Secretary of State Mike Pompeo has been equally hawkish in his stance on Iran. Although Pompeo maintains that he is seeking to change the Iranian regime’s behaviour, not change Iran’s regime, the demands that he has levied on Iran since becoming secretary of state have been characterised as designed to either break the regime or push it towards a resumption of its nuclear program, thus giving the United States and Israel an excuse for military action.
In view of the above, Iran’s leadership could be excused for thinking that the US or one of its allies was behind the recent attack in Ahwaz. Not only does the US have a history of supporting groups such as the one that claimed credit for the attack, but the renewed use of proxy groups to destabilise the Iranian government would also be consistent with the apparent objectives of the Trump administration. The US and Iran are already engaged in a proxy war in Syria, and only the day before the Ahwaz attack, Pompeo threatened Iran with retaliation following a rocket attack against US bases in Iraq by Iranian proxies.
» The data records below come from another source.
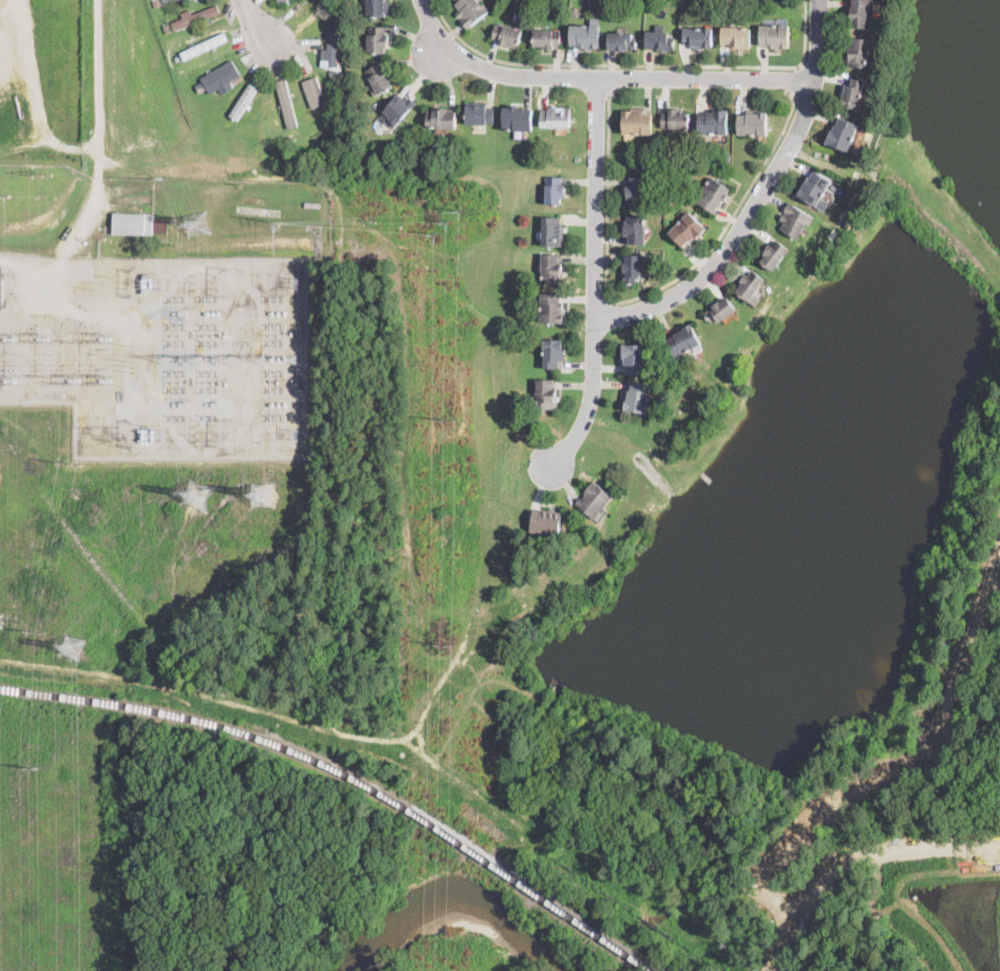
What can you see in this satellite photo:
building: (166, 0)
building: (170, 0)
building: (281, 1)
building: (157, 2)
building: (332, 3)
building: (377, 8)
building: (472, 12)
building: (860, 14)
building: (196, 17)
road: (257, 25)
building: (168, 29)
building: (507, 36)
building: (584, 36)
building: (774, 36)
building: (698, 37)
building: (735, 37)
building: (548, 39)
building: (378, 40)
building: (659, 40)
building: (621, 41)
building: (204, 45)
building: (333, 45)
building: (858, 52)
building: (177, 57)
road: (637, 64)
road: (96, 72)
building: (334, 72)
building: (221, 75)
road: (599, 77)
building: (379, 79)
road: (796, 79)
building: (200, 87)
landfill: (80, 89)
building: (316, 91)
building: (852, 94)
building: (243, 100)
building: (287, 102)
building: (401, 110)
building: (480, 114)
building: (556, 117)
building: (443, 118)
building: (518, 119)
building: (675, 119)
building: (636, 122)
building: (713, 122)
building: (752, 124)
building: (841, 134)
building: (290, 139)
building: (726, 156)
building: (577, 159)
power tower: (40, 175)
building: (834, 186)
building: (814, 188)
building: (223, 189)
building: (554, 190)
building: (635, 191)
building: (713, 195)
road: (757, 200)
power tower: (277, 220)
power tower: (448, 220)
building: (795, 220)
power tower: (194, 223)
building: (133, 224)
building: (161, 226)
building: (633, 229)
building: (687, 229)
building: (552, 231)
building: (773, 254)
building: (552, 269)
building: (631, 269)
road: (593, 277)
power tower: (103, 282)
power tower: (134, 282)
building: (750, 285)
building: (0, 289)
road: (648, 291)
building: (553, 308)
building: (720, 311)
power tower: (103, 340)
building: (683, 340)
power tower: (41, 342)
power substation: (161, 351)
building: (553, 353)
building: (635, 358)
power tower: (11, 378)
power tower: (72, 378)
power tower: (104, 380)
building: (548, 394)
building: (637, 397)
power tower: (446, 419)
power tower: (104, 434)
power tower: (133, 434)
power tower: (70, 463)
power tower: (262, 493)
power tower: (197, 494)
building: (593, 499)
building: (546, 522)
power tower: (35, 629)
power tower: (71, 645)
power tower: (442, 645)
park: (818, 656)
power tower: (29, 763)
park: (481, 923)
park: (582, 967)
Despite the economic hardships facing Iran and growing dissatisfaction with the government, it’s likely that the Iranian theocracy, backstopped by the Revolutionary Guard, will prove remarkably resilient. At a minimum, any covert US programs will merely harden the resolve of Iran’s leaders and embolden them to strike back at US interests via their own proxies. But should the US strategy succeed in undermining the Islamic Republic of Iran, then the chaos that would follow would likely not only tear apart Iran itself, but also draw all of its neighbours into conflict.